ONE OF the great challenges facing the Irish Catholic Church was “that of inherited clericalism”, the Archbishop of Dublin Diarmuid Martin has said. He has pointed out that, though business thrives in good times, “when the good times die it is often someone else who picks up the bill”.
He was speaking at the Dromantine centre near Newry to a Breathing Spaces conference, on the theme Beyond Boom and Bust - What Next?' It was organised by the Irish Peace Centres.
He said “clericalism can only be eliminated by fostering a deeper sense of the meaning of the church and that understanding of the nature of the church will come, not from media strategies or simply by structural reforms, but by genuine renewal in what faith in Jesus Christ is about.
“If we focus only on structures and power there is a risk that clericalism might be replaced by neo-clericalism.”
He said that “personally, I grow every day in my conviction that there is no way in which the church in Ireland can adapt a business as usual policy, as if there has not been radical change in Irish society and religious culture in Ireland.”
The church of the future in Ireland “will be very different”, he said. It would be “more focused on its task of transmitting faith in Jesus Christ and helping people to encounter Jesus and his message in their lives”. This would mean “that the Catholic Church will relinquish many of the institutional roles it has held in Ireland”.
But it did “not mean that the church will retreat into sacristies or into the private values systems of those who profess faith in Jesus, whether they be few or many. It means a vigorous presence in society in a very different manner.”
The way forward would be “especially that of evangelising” while the principal contribution of the churches would be as “a witness of life which will always be counter cultural”.

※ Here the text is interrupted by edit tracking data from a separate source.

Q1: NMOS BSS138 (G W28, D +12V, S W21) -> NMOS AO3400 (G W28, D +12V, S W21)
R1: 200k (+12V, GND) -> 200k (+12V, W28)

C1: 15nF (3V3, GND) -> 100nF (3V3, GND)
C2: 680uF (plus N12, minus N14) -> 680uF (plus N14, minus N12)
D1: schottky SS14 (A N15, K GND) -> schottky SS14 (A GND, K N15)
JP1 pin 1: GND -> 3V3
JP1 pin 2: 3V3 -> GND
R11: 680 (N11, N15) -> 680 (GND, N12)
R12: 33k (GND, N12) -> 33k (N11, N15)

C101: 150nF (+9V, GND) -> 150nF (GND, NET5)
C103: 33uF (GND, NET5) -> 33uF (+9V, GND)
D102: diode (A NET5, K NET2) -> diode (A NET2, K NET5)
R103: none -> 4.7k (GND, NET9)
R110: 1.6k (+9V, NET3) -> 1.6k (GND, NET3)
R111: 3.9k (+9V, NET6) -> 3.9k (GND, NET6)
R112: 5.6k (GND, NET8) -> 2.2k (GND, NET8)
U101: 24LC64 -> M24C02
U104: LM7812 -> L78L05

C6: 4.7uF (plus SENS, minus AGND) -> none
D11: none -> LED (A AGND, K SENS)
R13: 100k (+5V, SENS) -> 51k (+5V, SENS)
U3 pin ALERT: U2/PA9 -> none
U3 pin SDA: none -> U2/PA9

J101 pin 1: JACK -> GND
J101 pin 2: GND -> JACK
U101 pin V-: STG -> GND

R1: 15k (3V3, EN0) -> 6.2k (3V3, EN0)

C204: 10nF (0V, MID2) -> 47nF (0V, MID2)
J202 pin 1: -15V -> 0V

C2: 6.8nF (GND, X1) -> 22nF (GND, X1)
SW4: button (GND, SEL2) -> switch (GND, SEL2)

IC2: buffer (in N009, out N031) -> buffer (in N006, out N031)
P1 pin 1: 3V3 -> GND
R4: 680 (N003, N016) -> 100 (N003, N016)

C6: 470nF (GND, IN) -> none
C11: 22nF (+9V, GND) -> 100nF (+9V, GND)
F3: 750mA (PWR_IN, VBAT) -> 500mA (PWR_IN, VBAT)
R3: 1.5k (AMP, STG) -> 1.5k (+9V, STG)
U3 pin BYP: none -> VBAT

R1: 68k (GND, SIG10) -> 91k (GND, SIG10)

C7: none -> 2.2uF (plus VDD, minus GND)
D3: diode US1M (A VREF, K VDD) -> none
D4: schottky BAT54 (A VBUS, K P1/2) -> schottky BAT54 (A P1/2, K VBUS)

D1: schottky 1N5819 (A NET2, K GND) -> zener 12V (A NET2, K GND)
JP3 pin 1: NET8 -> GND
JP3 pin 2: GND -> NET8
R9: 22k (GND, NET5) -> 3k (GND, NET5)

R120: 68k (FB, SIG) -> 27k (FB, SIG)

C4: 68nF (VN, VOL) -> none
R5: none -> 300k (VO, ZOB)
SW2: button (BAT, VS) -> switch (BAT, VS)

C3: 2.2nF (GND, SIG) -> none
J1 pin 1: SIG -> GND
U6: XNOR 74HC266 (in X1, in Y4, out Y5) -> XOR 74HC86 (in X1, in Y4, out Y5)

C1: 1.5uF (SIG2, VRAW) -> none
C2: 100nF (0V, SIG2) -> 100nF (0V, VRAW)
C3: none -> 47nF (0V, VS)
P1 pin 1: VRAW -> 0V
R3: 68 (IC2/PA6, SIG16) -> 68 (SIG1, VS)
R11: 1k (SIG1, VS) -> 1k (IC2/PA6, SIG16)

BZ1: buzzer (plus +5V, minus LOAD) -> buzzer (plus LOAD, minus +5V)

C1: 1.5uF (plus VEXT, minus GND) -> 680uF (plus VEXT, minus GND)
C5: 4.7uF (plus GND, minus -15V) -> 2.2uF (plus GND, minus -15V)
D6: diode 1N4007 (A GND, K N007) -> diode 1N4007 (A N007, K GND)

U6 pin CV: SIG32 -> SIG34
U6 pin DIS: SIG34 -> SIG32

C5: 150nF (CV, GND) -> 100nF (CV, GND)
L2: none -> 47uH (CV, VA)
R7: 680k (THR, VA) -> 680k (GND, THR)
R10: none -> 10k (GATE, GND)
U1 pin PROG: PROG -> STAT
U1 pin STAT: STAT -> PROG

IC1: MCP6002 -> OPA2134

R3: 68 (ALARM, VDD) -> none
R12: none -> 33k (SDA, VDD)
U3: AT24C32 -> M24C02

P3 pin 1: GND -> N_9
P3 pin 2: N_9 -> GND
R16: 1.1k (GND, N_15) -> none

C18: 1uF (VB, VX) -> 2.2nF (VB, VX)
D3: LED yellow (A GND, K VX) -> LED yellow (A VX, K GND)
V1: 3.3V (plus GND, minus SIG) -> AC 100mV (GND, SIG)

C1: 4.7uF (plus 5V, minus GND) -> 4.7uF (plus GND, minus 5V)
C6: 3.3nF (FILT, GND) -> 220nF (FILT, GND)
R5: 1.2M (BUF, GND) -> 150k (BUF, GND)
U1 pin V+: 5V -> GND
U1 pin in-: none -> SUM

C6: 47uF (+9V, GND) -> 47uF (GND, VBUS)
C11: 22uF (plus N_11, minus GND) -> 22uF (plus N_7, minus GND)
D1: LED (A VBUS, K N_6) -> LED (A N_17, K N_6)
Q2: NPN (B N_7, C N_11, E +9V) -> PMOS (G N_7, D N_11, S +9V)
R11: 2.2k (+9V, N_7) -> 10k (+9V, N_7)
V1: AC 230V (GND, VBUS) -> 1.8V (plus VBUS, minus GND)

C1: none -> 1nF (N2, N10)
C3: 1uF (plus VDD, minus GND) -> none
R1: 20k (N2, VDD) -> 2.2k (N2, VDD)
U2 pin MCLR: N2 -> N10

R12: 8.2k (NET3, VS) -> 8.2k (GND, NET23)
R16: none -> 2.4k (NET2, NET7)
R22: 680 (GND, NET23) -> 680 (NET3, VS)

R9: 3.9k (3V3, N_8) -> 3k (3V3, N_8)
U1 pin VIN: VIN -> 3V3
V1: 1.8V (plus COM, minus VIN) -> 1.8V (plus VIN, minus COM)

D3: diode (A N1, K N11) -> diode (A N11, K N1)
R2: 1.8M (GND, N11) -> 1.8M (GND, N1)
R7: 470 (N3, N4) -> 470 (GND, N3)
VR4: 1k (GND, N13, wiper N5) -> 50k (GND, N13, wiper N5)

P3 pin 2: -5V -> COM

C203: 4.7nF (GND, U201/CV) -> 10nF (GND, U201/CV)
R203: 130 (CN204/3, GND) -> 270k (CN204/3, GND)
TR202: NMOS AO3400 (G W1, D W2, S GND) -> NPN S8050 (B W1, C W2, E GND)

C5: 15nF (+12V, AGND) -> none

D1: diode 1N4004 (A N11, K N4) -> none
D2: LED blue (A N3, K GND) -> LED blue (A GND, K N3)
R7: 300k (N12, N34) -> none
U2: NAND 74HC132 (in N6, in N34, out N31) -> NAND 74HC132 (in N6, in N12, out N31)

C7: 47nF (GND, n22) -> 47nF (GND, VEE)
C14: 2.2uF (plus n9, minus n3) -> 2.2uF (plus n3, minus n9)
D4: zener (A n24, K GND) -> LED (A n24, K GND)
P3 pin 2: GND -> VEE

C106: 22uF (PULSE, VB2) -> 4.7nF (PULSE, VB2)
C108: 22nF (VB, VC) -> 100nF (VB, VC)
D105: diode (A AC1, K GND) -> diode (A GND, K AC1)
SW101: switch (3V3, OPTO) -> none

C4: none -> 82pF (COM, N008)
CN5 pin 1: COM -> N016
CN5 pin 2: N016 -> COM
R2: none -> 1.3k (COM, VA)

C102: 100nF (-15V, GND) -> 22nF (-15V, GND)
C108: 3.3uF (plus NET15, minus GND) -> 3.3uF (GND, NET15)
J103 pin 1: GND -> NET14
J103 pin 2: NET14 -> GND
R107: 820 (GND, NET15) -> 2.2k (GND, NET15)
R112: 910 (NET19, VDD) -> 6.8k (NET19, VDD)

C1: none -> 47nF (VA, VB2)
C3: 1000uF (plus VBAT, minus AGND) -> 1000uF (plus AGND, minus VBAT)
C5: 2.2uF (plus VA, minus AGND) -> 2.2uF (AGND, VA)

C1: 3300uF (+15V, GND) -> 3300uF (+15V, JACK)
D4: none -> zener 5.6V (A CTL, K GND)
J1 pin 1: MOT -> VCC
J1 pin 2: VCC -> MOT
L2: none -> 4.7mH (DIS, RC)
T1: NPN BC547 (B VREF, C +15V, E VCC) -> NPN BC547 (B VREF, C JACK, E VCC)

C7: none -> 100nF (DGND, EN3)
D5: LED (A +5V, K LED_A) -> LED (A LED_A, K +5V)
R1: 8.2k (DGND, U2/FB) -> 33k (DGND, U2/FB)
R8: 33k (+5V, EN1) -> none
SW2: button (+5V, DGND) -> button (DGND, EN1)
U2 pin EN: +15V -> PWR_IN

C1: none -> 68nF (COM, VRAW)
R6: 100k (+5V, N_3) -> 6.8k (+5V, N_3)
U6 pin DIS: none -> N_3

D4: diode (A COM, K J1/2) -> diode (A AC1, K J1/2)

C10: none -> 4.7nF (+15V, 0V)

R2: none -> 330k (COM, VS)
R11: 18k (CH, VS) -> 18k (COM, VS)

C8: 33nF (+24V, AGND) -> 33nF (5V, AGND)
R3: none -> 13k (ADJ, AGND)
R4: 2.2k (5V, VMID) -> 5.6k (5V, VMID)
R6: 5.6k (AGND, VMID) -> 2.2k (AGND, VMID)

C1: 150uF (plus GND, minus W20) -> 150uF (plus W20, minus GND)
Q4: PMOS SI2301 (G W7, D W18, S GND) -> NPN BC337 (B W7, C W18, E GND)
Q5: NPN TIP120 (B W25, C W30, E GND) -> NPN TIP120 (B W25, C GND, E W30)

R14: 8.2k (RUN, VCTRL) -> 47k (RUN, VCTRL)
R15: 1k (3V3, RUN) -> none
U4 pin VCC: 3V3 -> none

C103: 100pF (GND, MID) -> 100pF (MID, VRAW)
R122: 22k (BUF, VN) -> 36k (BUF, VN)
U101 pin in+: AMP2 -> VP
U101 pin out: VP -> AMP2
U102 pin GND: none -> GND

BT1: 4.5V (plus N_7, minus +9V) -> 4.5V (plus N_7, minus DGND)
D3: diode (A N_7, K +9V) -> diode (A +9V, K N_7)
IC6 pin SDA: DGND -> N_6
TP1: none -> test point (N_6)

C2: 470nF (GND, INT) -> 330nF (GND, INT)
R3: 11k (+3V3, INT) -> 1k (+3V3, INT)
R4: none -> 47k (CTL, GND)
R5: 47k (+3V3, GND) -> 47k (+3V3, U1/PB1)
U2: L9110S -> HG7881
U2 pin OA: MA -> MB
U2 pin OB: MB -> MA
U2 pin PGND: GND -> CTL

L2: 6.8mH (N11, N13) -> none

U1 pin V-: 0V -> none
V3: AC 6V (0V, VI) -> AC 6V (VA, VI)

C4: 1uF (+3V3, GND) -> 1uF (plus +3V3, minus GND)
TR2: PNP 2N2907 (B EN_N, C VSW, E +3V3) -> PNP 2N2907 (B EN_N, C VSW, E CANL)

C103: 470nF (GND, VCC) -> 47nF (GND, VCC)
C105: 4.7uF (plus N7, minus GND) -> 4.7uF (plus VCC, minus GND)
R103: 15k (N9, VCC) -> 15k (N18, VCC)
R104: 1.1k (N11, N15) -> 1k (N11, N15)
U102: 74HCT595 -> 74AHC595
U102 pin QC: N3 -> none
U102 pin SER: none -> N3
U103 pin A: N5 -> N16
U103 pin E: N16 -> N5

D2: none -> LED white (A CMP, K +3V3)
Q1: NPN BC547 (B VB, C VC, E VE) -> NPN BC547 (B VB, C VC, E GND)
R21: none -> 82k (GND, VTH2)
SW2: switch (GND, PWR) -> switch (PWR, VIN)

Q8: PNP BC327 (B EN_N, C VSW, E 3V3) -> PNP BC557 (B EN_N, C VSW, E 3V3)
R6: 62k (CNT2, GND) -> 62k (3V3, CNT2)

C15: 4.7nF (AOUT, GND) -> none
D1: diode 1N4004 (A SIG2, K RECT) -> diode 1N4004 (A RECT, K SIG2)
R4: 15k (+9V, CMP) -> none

Reflecting on the current state of the economy, he recalled how in the early 1990s there was a strong sense “that it was not governments which created jobs, but business. Business, however, thrives in good times, and when the good times die then it is often someone else who picks up the bill.”
He continued: “I believe that it was the current chairman of the Bank of England who said that ‘banks live globally yet when they die, they die locally’.”
He emphasised, however, that he was “a strong believer in the importance of the free market”.
It had “produced a system for the supply of goods and services which has worked better than any other system”.
He added, however, that “the market is not a totally rational instrument. People’s fears and anxieties, and not just their reasoning, are part of the reality of the market system.”
That was why “regulatation and transparency” were “a necessary part of a market equation”.
For the market to be fair “there must be clear rules about competition and these rules must be enforceable and must be fair”.
The Presbyterian Moderator, Rev Dr Norman Hamilton, told the conference that he welcomed Pope Benedict’s statement in Westminster Hall last Friday evening on the role of religion in public affairs in the western world.
He also said that, more generally, it did seem to him “that church leaders must accept there is a direct responsibility on them to accept the challenge of leadership and not merely see it [the role] as an honour”.
Eleanor Gill, former director of the Northern Ireland Consumer Council, observed that “a leader takes people where they want to go”.
“A great leader takes people where they don’t necessarily want to go, but ought to be.”
It was this latter type of leadership which was “needed at this moment in time”, she said.